The picture you made is your best bet.  Make the 500A out of the 500B.  I'd use the 100k resistor (1/5 the value). I'm not sure you have the resistor between the right pot legs, you should double check.  Seems like you've read this but just in case here is a link for the  pot conversion:



			The Secret Life of Pots


----------



## RealLyfeGangsta (Apr 1, 2022)

Bio77 said:


> The picture you made is your best bet.  Make the 500A out of the 500B.  I'd use the 100k resistor (1/5 the value). I'm not sure you have the resistor between the right pot legs, you should double check.  Seems like you've read this but just in case here is a link for the  pot conversion:
> 
> 
> 
> The Secret Life of Pots


I haven't read it and thanks a lot for the info and the input!


----------



## Bio77 (Apr 1, 2022)

RealLyfeGangsta said:


> I haven't read it and thanks a lot for the info and the input!
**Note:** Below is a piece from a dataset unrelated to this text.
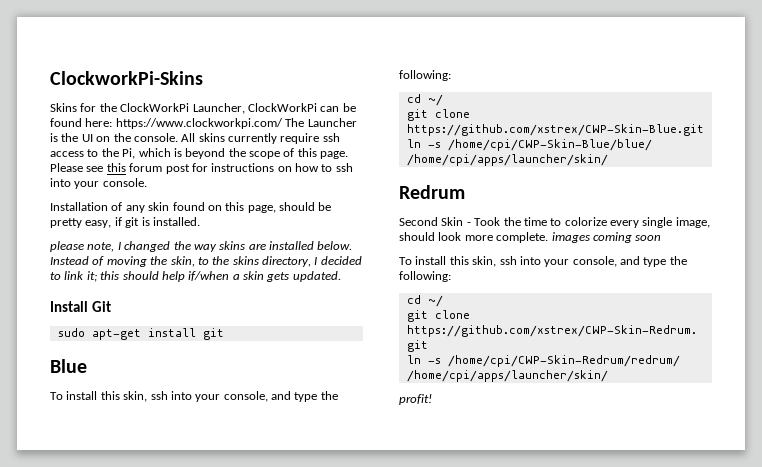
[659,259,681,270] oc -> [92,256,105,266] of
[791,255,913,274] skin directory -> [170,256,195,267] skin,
Oh cool, this article was a game changer for me.  You can make a C or A taper pot out of any B most of the time, depending on the circuit.  Also, its pretty easy to add a resistor between the legs of a pot without tearing the pedal apart, if you ever need to adjust the taper in a finished build.


----------



## cdwillis (Apr 2, 2022)

This is just my two cents. RG Keen is an electronics genius, but I would order the a500k pot along with more parts for more builds so it's worth the shipping. That's assuming you're going to build some more pedals.


----------



## giovanni (Apr 2, 2022)

cdwillis said:


> This is just my two cents. RG Keen is an electronics genius, but I would order the a500k pot along with more parts for more builds so it's worth the shipping. That's assuming you're going to build some more pedals.
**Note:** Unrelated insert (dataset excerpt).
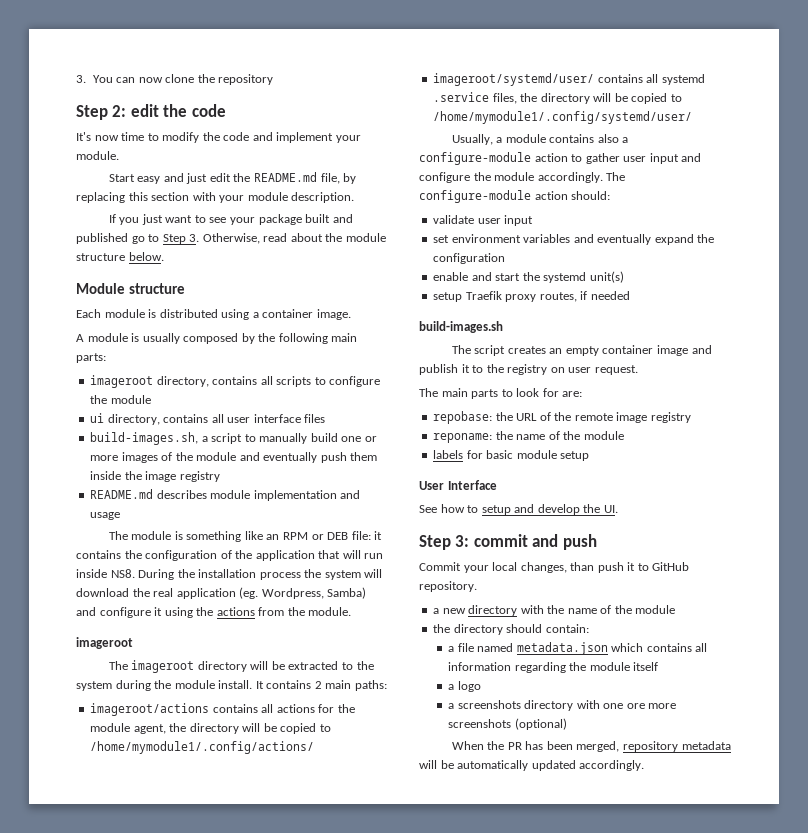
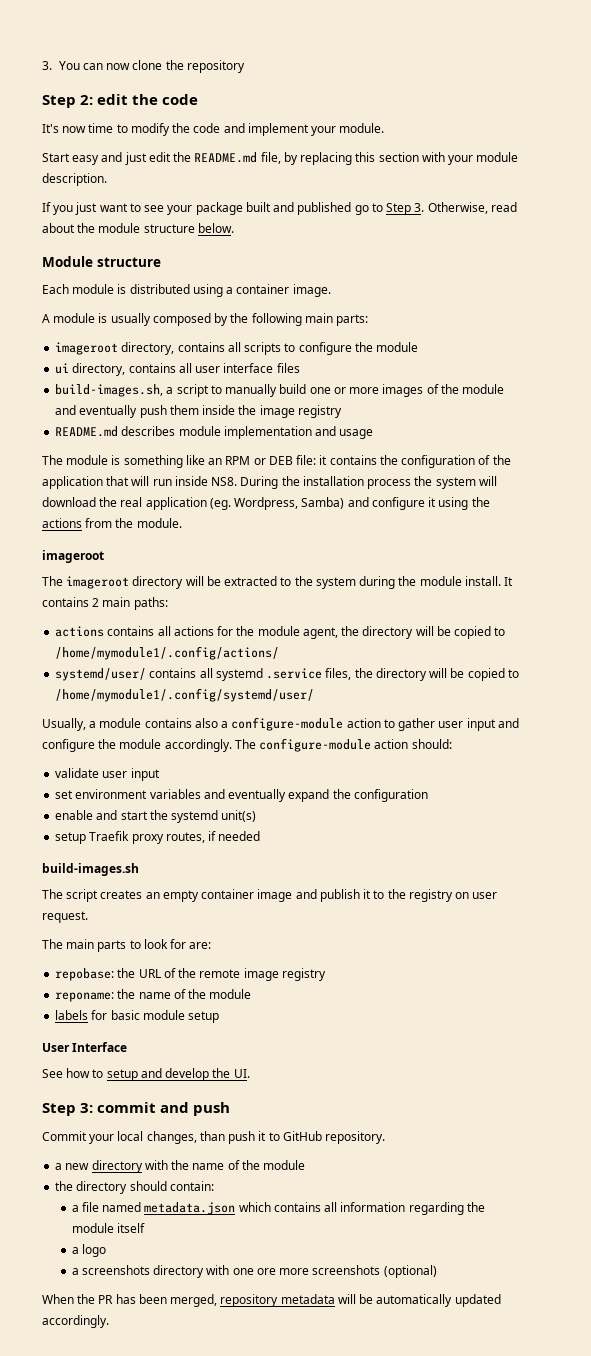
[90,703,210,716] imageroot/actions -> [55,626,105,637] actions
[433,73,595,86] imageroot/systemd/user/ -> [55,668,147,681] systemd/user/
+1 to that. If I’m missing a part it’s just an excuse to make a new order for MOAR pedal builds!


----------



## zgrav (Apr 2, 2022)

In the meantime, use the B500K pot.  As noted you get the full range of sound intended with the pedal, just a different amount of change at different parts of the rotation.  Experiment with adding another resistor between the legs of the pot if you want to try different options.


----------